More than 180 friends and family members, including one guest who was 106, attended the Jan. 3 event to celebrate Mozelle Witcher’s milestone birthday, according to daughters Linda Witcher and Connie Waddy. Two days later on Jan. 5, another in-person celebration (complete with masks and social distancing) was held for Witcher by nine of her 11 living children.
Born Jan. 5, 1921 to the late Elijah and Exie Witcher, Witcher was one of 16 children (eight of whom are still living today), according to Waddy and Witcher.
“She was and still is, to some extent, a very good homemaker,” they said. “She had a love for cooking, canning and also sewing.”
The Witchers raised most of their food on their farm, including vegetables, chickens and hogs. Even today, the daughters said their mother can be found in the kitchen cooking and canning.
“That’s something that she still has a love for and won’t give up,” Waddy said. “Anything that can go in a jar, she is going to preserve it.”
Never one to let anything go to waste, Witcher’s daughters said their mother would take any leftover food and turn it into something else. In the garden, when it seemed there were no more turnip greens left to pick, their mother would “go with no exceptions.”
“One day she went to the salad patch after several days of heavy rain, and the garden was very muddy and miry,” Waddy recalled. “She got stuck in the mud in the garden and had to leave her shoes sunk in the mud and walk back to the house barefooted.”
Throughout her life, Witcher has loved having people come to visit. “She loved her friends and family coming in from out of town,” Waddy said. “Not only did she feed her own. She had so much love for others that she would feed them also. Anybody that came through, from humans to animals, she made sure no one was hungry.”

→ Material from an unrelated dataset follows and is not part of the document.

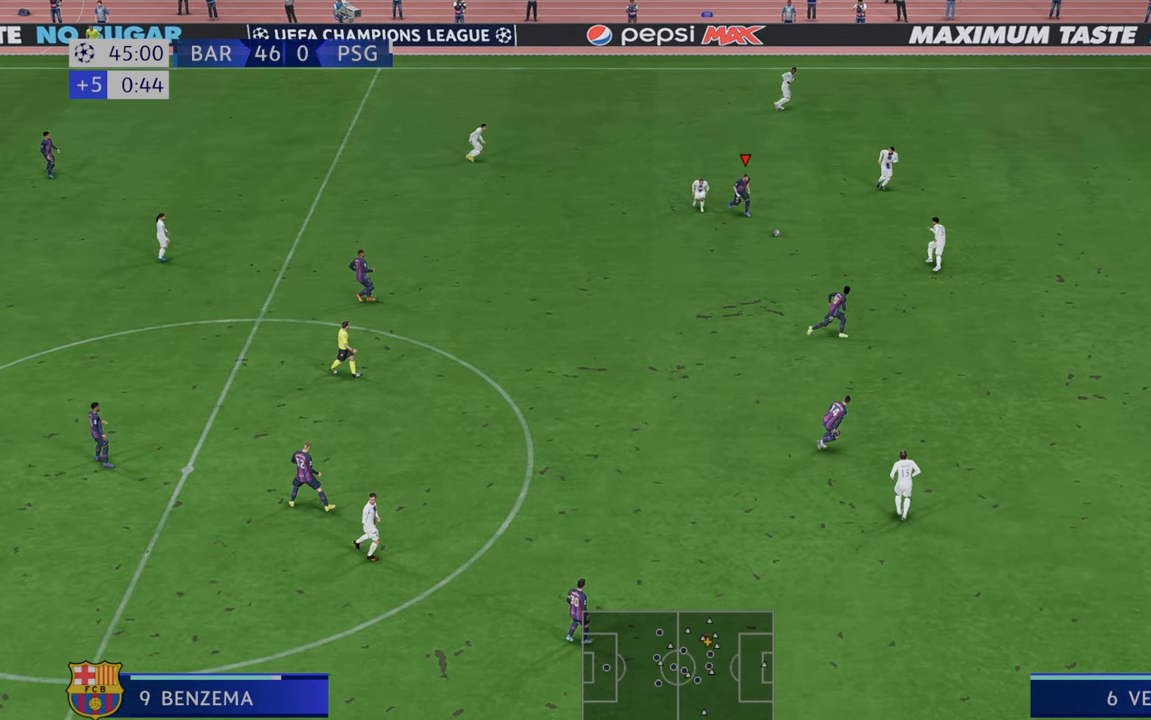
{"buttons": ["R2"], "left_stick": "down-right", "right_stick": "center", "events": [[133, "A", "up"]]}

Until her health slowed her down, Witcher enjoyed attending church at Greater Mt. Parrish Missionary Baptist Church in Penhook. “She brought her kids up in church until they moved out of the home,” Waddy recalled. “If you lived here you were going to church every time the doors swung open. You didn’t have a choice. She instilled a lot of Christian morals and good character traits in her children.”
Because of the COVID-19 pandemic, Witcher’s daughters said their mother misses seeing everyone, although she understands the importance of staying safe.
“2020 has been a different year for everyone, but she still loves her family and friends so much that she can’t understand why everybody stopped coming to visit,” they said. “She is still saying any and everybody is always welcome to come here.”
Witcher attributes her longevity to being a Christian woman, eating well (especially the fresh food from her garden), and the love and support she receives from her friends and family, her daughters said.
“In spite of this pandemic year, she has continued to be blessed,” Waddy said. “She made it to see a whole century and that is truly a blessing from God.”